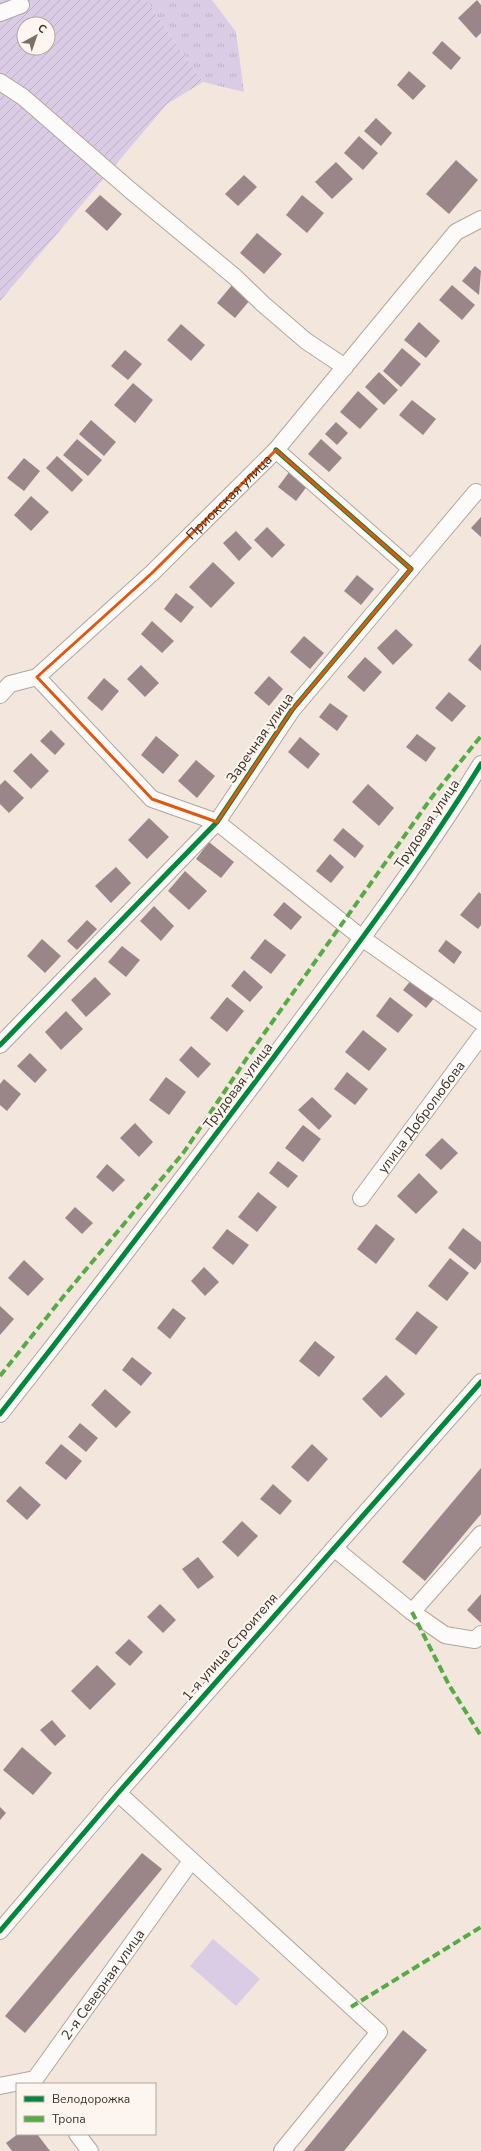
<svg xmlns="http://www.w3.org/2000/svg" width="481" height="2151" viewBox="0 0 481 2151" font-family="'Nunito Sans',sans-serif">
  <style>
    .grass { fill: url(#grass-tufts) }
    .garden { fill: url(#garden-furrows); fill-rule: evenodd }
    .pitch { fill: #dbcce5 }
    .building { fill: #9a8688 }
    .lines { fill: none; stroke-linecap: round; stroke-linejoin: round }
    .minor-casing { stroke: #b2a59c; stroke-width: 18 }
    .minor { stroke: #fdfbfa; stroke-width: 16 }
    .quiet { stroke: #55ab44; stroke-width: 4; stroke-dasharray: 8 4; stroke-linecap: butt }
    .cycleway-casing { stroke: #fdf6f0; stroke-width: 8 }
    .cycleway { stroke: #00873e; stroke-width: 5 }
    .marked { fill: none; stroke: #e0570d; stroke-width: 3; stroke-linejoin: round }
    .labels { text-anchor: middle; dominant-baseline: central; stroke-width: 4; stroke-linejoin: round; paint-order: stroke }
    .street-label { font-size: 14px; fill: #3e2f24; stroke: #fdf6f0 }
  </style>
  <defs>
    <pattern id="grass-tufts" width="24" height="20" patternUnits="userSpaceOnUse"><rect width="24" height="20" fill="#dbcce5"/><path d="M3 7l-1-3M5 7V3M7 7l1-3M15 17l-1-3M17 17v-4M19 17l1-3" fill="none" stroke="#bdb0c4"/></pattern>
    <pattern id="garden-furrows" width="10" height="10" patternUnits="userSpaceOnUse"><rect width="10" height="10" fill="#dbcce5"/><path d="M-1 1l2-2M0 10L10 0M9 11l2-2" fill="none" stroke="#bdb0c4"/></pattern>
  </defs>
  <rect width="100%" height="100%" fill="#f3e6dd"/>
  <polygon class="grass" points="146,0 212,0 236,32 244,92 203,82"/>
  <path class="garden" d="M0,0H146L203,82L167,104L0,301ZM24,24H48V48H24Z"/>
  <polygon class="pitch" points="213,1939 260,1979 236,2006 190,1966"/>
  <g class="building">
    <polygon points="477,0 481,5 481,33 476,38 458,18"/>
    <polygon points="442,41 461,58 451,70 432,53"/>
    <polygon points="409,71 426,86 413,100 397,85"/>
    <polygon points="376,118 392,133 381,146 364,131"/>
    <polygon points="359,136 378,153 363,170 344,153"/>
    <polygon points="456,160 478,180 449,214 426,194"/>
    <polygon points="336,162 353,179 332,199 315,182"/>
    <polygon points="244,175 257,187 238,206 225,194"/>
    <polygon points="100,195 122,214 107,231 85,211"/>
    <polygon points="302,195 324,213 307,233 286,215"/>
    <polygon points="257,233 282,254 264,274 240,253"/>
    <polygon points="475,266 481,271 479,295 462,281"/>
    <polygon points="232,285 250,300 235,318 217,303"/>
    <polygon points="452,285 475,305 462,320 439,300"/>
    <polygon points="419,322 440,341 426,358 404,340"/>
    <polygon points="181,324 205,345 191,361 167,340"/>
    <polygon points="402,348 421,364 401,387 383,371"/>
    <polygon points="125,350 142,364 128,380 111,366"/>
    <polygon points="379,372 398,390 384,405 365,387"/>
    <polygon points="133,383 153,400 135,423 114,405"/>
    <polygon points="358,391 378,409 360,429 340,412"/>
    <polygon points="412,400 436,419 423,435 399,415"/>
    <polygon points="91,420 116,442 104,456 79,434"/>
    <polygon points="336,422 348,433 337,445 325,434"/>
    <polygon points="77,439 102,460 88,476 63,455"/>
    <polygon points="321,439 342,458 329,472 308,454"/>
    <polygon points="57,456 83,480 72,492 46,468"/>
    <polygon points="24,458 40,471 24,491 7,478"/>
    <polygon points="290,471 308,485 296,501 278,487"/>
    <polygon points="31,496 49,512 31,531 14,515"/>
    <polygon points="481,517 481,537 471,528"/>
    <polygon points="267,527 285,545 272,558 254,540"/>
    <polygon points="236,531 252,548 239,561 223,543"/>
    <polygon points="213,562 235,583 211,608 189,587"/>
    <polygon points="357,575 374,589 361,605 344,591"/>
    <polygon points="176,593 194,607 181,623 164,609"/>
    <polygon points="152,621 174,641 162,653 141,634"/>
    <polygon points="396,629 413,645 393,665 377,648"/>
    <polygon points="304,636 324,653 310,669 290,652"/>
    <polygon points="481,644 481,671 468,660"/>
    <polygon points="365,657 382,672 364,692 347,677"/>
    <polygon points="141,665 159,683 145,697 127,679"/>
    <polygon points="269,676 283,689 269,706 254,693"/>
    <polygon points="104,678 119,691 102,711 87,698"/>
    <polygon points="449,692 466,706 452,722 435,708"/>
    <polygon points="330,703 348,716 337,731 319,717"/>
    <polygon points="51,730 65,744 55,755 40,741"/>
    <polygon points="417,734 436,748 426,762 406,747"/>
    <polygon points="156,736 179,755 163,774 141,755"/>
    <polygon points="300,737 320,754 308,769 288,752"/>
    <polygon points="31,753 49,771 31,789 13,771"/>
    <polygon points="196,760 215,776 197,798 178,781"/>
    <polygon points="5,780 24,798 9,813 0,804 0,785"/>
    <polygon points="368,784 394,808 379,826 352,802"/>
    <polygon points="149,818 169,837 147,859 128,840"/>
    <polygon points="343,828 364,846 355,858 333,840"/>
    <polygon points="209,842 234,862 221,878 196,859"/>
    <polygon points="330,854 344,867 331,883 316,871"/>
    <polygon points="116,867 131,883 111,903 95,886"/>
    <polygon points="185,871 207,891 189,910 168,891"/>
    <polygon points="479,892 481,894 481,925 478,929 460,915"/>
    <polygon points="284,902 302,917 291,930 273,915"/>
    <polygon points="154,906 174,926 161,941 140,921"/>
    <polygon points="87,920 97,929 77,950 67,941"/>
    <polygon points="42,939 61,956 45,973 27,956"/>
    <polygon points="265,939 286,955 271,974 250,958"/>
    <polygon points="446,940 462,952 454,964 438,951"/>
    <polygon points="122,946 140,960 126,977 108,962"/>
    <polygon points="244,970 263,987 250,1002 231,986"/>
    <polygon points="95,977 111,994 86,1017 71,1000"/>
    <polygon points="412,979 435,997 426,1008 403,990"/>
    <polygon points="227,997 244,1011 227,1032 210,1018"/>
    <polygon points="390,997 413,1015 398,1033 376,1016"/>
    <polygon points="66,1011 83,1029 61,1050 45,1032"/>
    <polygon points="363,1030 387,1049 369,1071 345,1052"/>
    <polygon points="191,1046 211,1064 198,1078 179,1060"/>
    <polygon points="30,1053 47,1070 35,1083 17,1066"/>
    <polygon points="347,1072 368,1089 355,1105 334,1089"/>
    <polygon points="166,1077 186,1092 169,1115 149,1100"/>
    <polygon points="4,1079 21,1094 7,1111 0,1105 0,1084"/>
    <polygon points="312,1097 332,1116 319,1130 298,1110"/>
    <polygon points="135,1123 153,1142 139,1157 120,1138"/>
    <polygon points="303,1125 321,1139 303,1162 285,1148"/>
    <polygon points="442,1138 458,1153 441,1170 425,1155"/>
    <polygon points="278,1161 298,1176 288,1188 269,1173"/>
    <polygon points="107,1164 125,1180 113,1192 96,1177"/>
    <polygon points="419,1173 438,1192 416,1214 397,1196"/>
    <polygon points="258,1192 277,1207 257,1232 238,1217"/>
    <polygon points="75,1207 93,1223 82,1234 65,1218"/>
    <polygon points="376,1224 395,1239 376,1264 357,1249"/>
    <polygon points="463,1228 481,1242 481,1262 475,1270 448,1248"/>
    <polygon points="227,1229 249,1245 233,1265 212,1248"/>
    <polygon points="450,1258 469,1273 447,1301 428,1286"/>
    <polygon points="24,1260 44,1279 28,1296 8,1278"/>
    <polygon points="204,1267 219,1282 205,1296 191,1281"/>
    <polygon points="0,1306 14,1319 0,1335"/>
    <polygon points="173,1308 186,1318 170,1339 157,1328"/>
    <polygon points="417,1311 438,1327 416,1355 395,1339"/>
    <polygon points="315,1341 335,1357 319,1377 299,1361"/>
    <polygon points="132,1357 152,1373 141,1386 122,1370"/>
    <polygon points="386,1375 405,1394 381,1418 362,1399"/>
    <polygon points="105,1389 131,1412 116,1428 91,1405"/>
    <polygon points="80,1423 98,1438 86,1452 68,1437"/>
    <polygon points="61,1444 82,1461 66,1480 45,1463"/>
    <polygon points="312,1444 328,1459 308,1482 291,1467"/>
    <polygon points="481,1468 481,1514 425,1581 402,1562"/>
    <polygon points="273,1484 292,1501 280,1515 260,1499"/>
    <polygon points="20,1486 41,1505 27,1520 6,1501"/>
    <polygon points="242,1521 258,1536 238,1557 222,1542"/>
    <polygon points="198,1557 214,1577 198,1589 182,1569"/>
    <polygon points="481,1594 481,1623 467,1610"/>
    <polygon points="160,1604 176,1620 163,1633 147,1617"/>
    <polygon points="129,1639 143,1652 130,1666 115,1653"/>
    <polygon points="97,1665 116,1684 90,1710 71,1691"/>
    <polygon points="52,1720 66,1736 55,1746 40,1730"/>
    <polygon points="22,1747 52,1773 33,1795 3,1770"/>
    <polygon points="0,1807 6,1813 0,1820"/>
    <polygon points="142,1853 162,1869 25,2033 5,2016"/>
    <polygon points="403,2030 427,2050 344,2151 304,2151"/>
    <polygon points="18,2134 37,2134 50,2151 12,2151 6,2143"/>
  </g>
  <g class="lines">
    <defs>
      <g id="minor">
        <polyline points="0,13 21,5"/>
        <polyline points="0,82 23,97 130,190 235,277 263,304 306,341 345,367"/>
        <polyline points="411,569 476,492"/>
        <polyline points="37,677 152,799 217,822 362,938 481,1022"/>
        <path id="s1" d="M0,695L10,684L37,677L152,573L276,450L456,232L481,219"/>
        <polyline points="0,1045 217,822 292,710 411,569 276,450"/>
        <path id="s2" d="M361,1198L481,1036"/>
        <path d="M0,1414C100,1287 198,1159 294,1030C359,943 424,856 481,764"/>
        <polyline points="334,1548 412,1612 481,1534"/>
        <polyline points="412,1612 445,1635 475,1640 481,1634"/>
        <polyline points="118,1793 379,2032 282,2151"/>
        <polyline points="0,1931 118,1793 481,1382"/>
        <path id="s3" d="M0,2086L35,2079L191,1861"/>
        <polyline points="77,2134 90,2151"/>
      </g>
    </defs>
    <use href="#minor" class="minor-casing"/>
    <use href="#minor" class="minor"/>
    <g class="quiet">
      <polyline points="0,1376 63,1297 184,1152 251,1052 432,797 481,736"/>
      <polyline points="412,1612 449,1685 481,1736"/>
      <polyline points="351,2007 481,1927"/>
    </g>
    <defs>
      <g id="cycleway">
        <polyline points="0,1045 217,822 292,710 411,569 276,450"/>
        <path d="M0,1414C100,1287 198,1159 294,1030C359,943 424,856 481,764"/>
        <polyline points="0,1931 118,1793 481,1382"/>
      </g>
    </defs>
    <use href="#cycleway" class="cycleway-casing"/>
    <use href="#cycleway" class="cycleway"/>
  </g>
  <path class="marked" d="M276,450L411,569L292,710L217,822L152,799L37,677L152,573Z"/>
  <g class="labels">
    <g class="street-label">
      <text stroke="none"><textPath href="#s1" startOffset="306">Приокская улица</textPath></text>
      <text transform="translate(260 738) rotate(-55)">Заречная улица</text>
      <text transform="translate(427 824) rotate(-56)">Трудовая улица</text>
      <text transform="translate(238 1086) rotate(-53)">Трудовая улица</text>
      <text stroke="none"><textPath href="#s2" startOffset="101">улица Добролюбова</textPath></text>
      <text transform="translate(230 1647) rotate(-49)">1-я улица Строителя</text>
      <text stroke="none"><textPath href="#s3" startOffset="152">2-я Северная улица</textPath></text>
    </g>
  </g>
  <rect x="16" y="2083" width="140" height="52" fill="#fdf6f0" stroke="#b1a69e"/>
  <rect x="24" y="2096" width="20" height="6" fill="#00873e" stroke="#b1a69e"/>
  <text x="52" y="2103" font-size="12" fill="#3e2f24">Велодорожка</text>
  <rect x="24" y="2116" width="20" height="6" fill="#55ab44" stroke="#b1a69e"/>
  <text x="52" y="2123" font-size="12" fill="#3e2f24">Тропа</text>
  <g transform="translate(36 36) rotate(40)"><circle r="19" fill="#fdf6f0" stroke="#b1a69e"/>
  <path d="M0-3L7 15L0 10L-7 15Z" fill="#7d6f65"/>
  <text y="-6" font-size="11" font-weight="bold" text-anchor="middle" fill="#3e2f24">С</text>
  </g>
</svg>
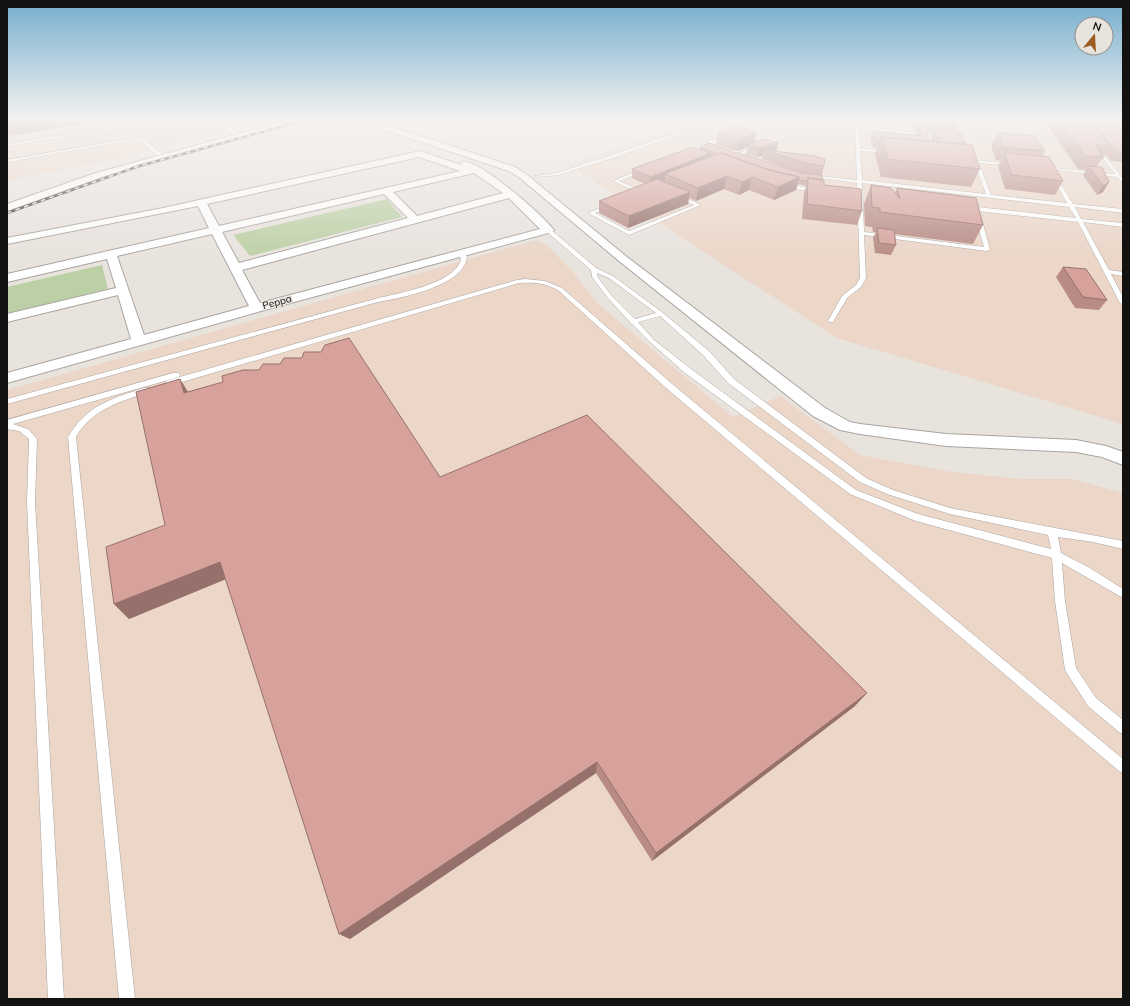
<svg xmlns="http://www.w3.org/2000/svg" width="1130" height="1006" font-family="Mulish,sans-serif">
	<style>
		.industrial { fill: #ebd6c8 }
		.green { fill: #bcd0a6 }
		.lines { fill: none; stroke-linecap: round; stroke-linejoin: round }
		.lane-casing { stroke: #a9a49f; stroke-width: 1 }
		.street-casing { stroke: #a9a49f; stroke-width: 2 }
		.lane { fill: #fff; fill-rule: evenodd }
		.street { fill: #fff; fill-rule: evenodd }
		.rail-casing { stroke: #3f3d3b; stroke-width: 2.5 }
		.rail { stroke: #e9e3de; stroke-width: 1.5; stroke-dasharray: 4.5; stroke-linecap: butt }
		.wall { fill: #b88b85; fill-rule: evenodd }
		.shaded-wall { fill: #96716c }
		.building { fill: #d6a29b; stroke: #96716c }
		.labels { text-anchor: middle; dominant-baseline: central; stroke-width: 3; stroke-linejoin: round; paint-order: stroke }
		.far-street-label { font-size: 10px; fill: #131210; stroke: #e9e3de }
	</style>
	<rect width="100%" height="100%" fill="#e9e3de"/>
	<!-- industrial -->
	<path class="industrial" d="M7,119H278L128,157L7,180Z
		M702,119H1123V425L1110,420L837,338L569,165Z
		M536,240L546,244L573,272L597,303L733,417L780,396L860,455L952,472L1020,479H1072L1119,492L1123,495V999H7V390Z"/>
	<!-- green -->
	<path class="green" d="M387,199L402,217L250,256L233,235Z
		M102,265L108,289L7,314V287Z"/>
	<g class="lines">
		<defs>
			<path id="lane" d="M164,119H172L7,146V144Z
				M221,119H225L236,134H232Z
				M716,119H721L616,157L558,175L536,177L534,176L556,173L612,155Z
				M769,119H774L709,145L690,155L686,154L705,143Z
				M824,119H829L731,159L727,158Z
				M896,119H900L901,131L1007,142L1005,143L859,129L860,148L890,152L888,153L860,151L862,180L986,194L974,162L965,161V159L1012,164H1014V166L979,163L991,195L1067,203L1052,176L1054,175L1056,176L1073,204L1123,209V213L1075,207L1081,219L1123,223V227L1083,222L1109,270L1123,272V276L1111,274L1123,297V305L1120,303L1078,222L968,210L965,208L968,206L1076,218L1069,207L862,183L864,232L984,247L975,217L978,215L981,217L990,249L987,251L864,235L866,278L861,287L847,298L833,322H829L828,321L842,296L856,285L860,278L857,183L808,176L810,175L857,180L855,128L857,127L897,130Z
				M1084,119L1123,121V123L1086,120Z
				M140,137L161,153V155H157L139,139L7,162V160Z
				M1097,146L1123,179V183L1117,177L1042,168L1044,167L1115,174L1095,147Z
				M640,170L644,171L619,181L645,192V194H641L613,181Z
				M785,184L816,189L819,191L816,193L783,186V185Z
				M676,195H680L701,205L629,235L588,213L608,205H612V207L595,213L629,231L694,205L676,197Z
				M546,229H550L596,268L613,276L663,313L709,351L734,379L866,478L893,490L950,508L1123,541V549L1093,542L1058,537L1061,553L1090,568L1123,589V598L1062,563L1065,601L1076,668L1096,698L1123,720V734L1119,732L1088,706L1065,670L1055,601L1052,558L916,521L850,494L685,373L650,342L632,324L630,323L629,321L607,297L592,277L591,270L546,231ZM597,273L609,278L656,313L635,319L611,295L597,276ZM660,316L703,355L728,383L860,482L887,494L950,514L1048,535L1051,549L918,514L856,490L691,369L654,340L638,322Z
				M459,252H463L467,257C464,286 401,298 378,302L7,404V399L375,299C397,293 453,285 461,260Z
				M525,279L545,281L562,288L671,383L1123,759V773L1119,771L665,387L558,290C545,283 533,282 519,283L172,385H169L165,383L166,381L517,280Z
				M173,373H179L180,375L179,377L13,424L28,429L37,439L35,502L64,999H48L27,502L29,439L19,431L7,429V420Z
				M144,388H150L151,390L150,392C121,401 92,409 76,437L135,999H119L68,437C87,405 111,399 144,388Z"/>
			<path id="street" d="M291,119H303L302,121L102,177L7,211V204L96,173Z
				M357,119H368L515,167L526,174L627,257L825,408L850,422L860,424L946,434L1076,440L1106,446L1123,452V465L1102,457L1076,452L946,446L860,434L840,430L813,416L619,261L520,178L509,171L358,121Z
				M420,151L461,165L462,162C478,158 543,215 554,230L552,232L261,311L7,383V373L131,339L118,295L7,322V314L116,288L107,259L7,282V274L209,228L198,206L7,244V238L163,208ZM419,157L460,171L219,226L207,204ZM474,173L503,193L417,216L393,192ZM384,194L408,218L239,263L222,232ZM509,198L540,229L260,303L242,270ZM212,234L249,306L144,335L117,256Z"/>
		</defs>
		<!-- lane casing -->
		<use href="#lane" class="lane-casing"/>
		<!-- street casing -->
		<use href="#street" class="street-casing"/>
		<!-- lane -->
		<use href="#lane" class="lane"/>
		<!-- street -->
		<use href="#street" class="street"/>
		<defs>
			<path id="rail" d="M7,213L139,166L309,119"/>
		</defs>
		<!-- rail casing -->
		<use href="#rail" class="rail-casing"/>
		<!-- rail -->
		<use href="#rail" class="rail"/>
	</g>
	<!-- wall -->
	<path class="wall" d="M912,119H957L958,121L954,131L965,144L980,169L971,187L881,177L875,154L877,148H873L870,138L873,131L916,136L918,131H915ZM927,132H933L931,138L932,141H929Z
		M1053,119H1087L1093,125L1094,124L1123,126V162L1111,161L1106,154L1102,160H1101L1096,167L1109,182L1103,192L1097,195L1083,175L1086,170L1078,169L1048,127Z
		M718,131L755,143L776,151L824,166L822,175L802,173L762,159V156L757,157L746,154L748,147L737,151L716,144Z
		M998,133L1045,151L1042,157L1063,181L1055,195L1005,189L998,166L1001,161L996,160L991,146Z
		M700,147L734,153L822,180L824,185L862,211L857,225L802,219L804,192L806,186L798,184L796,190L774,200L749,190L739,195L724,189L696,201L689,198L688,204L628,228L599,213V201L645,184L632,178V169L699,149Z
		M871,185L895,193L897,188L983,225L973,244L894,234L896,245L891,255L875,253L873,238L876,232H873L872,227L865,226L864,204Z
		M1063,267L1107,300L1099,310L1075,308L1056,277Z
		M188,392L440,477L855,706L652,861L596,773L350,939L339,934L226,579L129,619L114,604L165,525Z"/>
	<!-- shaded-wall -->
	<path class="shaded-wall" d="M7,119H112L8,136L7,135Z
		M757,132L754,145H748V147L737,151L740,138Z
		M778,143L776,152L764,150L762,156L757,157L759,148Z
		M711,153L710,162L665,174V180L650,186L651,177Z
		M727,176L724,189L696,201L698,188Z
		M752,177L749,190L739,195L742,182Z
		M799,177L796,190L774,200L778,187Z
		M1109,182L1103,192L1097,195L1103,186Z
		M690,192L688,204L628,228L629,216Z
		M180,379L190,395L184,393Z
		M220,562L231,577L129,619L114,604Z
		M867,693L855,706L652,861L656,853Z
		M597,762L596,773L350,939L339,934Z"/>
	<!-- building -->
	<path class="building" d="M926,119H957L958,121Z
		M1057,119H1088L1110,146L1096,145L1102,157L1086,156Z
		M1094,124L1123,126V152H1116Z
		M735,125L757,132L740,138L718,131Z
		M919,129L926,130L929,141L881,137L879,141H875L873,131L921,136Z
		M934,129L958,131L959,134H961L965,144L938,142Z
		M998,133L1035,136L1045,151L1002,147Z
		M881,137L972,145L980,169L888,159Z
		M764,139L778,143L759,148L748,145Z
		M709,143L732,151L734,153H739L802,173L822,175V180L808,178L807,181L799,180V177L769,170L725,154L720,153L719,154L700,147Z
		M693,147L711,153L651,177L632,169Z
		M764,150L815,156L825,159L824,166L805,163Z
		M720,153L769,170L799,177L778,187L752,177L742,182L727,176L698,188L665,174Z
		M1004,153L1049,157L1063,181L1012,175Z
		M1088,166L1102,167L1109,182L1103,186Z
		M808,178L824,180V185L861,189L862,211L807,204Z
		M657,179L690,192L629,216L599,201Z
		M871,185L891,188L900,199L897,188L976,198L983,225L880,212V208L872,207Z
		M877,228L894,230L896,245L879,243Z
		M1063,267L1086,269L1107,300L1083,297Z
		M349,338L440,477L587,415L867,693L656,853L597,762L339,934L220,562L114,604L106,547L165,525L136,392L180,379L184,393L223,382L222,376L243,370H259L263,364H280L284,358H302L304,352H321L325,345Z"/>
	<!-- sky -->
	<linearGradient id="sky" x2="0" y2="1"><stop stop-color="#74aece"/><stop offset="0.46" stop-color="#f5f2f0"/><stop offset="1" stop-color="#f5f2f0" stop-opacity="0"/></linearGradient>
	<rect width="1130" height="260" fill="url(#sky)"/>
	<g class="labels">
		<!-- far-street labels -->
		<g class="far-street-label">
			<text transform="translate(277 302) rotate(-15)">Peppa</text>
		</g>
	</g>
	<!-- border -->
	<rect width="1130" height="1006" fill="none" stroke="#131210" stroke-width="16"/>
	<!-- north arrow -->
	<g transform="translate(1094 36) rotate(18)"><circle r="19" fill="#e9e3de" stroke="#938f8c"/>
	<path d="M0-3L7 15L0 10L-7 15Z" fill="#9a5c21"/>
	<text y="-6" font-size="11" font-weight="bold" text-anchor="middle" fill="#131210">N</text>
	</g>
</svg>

____

* [Task details]: Across the listing above, how many lines carry "xmlns"? Give only the number.

* [Output below]: 2